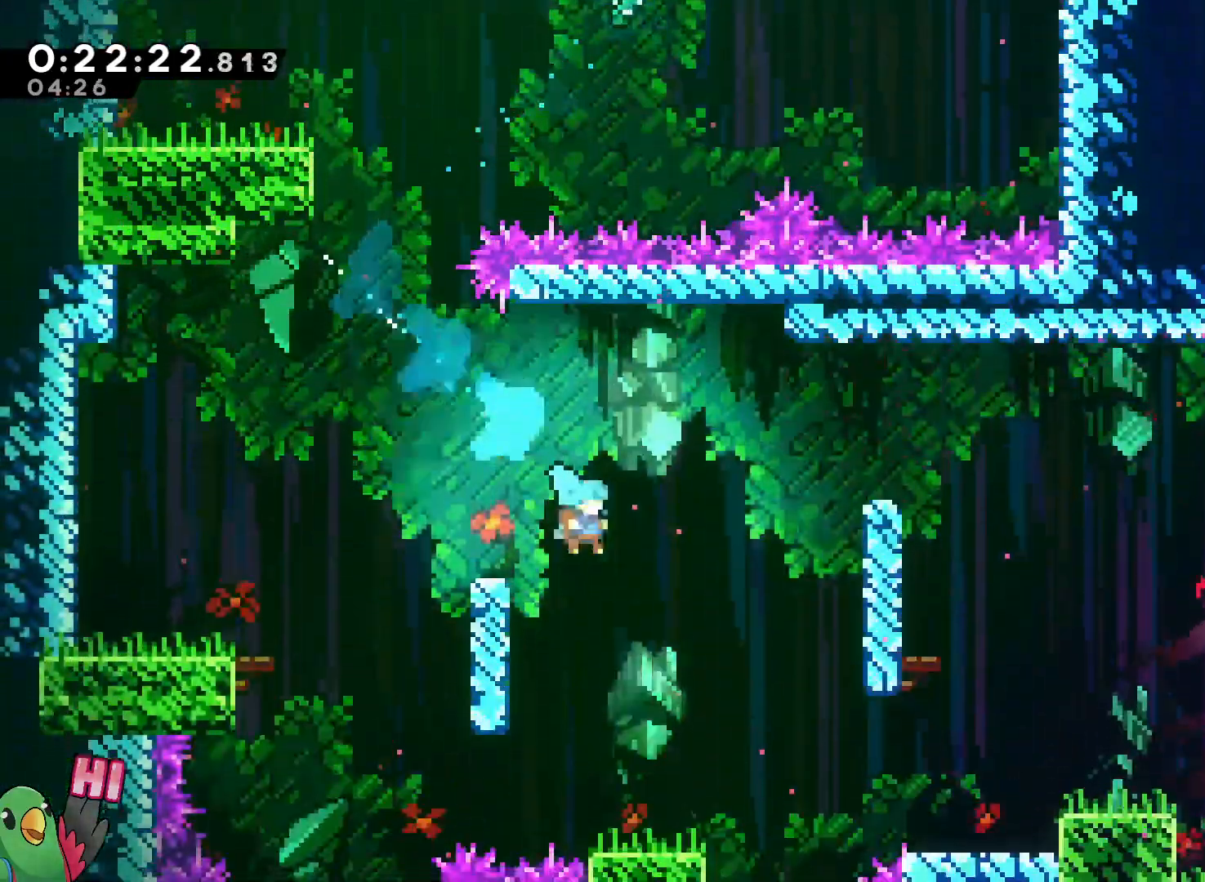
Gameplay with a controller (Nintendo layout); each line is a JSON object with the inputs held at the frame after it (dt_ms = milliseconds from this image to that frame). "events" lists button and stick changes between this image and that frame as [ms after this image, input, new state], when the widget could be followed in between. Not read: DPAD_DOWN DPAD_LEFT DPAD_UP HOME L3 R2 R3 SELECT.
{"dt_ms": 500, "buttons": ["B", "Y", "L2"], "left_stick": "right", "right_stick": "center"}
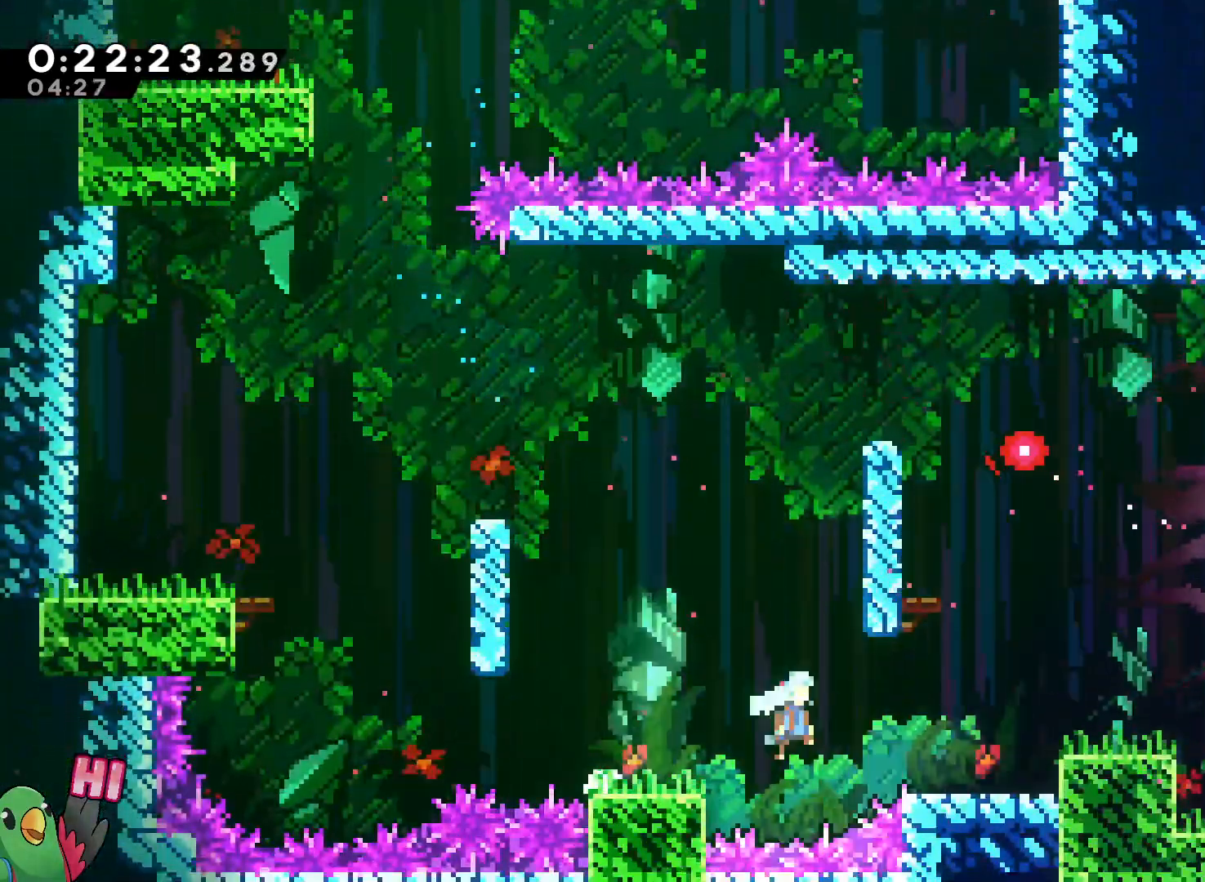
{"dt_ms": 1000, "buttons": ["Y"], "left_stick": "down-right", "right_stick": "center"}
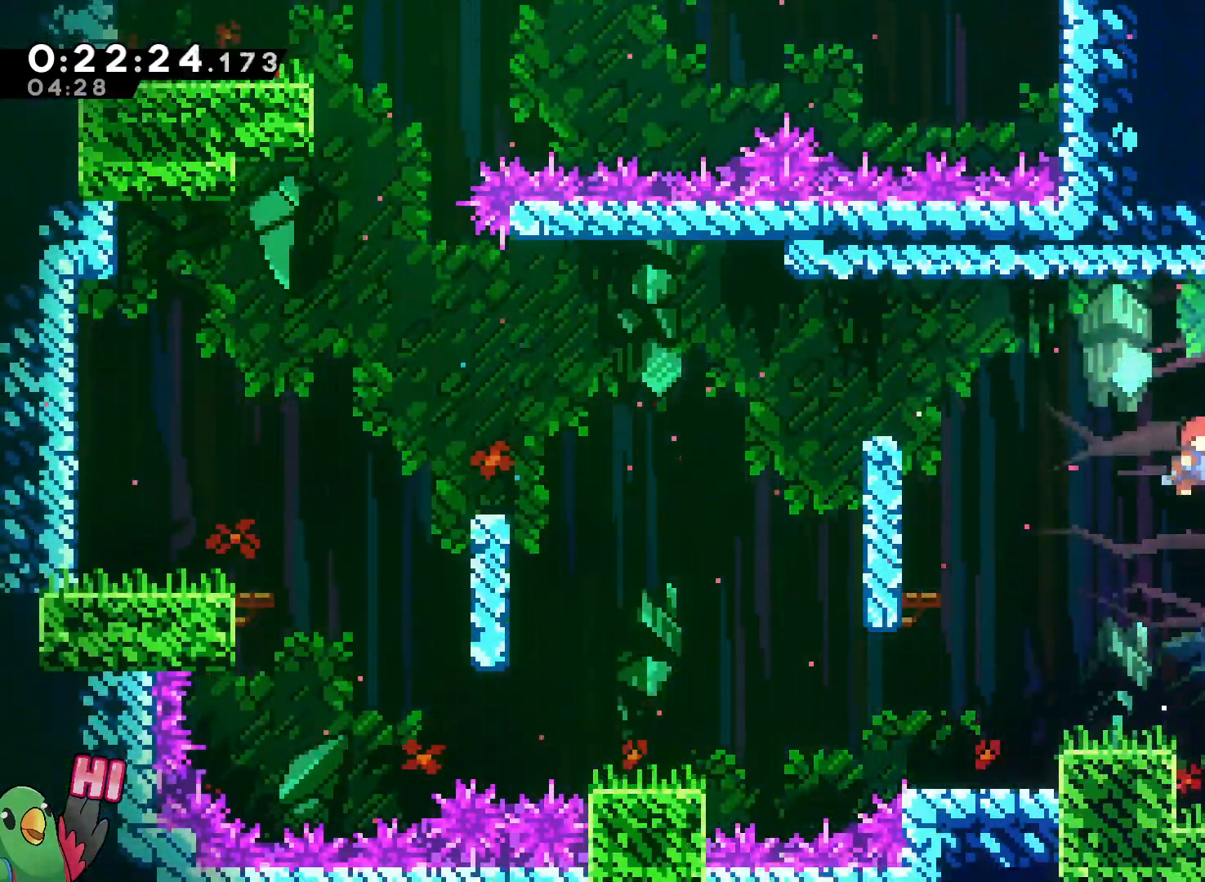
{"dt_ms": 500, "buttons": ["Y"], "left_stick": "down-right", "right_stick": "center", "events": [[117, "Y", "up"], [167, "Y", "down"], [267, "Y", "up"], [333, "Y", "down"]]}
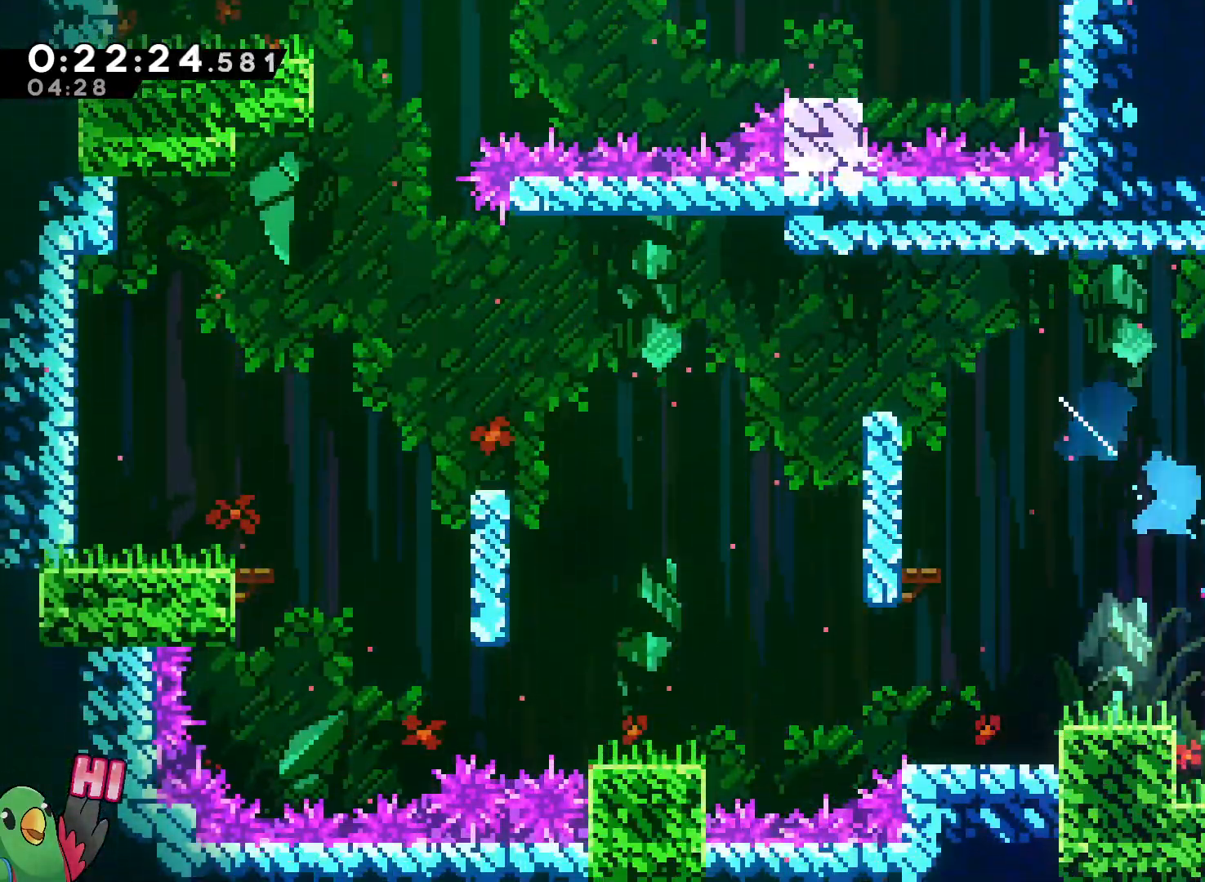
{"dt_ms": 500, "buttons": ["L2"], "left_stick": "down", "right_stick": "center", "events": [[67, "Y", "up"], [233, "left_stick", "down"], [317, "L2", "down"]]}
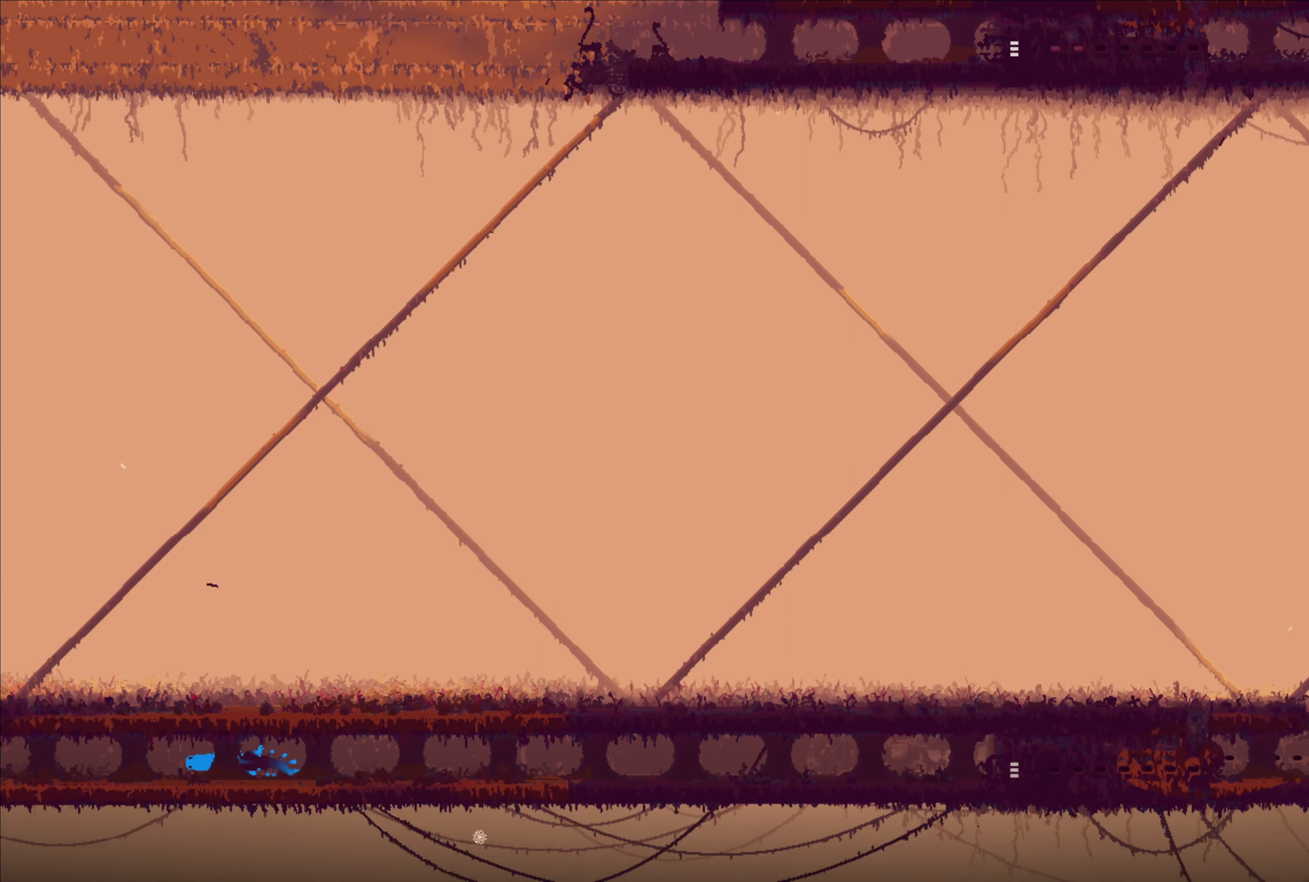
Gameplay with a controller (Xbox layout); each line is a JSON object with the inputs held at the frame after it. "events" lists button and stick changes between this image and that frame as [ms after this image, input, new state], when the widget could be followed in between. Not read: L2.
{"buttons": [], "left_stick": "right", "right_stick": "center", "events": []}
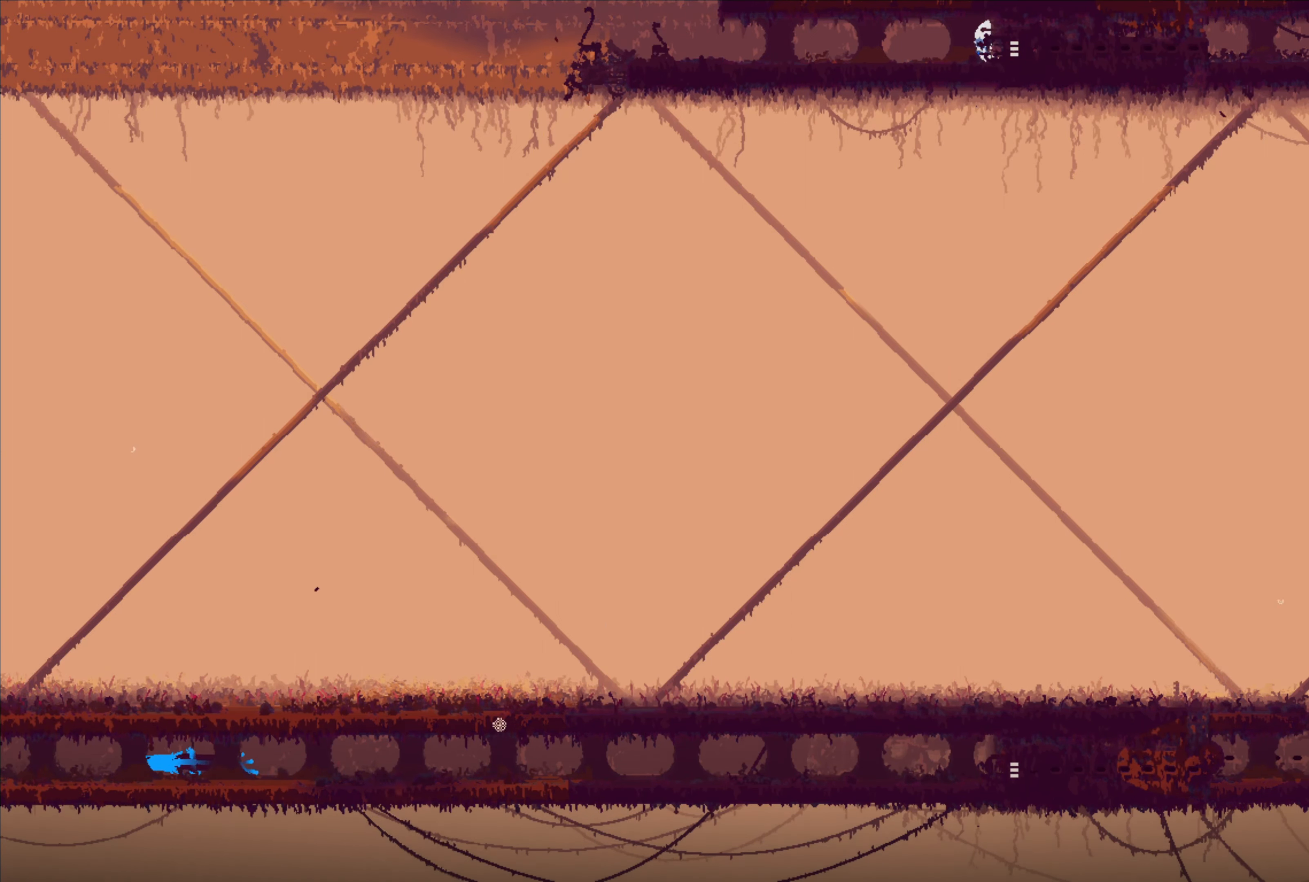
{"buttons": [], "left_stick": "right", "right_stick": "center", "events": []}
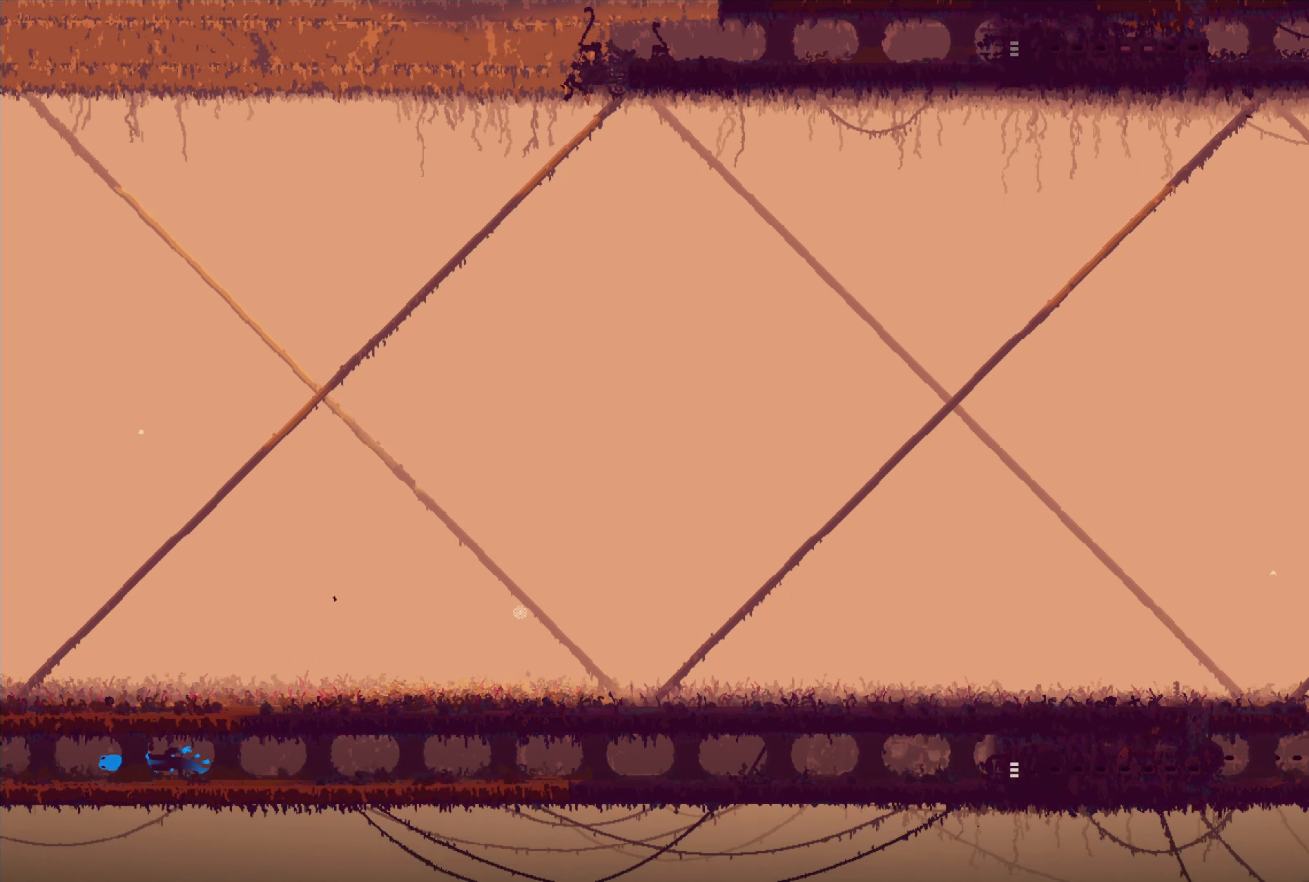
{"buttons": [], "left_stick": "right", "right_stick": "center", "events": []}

_WORK REQUEST_
The entries above need to be transcribed word for word, and the pictures stay out.

_EXERCISE RESULT_
Gameplay with a controller (Nintendo layout); each line is a JSON object with the inputs held at the frame after it (dt_ms = milliseconds from this image to that frame). "events" lists button and stick changes between this image and that frame as [ms after this image, input, new state], when the widget could be followed in between. Not read: DPAD_DOWN DPAD_LEFT DPAD_UP HOME L3 R2 R3 SELECT.
{"dt_ms": 500, "buttons": ["B", "Y", "L2"], "left_stick": "right", "right_stick": "center"}
{"dt_ms": 1000, "buttons": ["Y"], "left_stick": "down-right", "right_stick": "center"}
{"dt_ms": 500, "buttons": ["Y"], "left_stick": "down-right", "right_stick": "center", "events": [[117, "Y", "up"], [167, "Y", "down"], [267, "Y", "up"], [333, "Y", "down"]]}
{"dt_ms": 500, "buttons": ["L2"], "left_stick": "down", "right_stick": "center", "events": [[67, "Y", "up"], [233, "left_stick", "down"], [317, "L2", "down"]]}
Gameplay with a controller (Xbox layout); each line is a JSON object with the inputs held at the frame after it. "events" lists button and stick changes between this image and that frame as [ms after this image, input, new state], when the widget could be followed in between. Not read: L2.
{"buttons": [], "left_stick": "right", "right_stick": "center", "events": []}
{"buttons": [], "left_stick": "right", "right_stick": "center", "events": []}
{"buttons": [], "left_stick": "right", "right_stick": "center", "events": []}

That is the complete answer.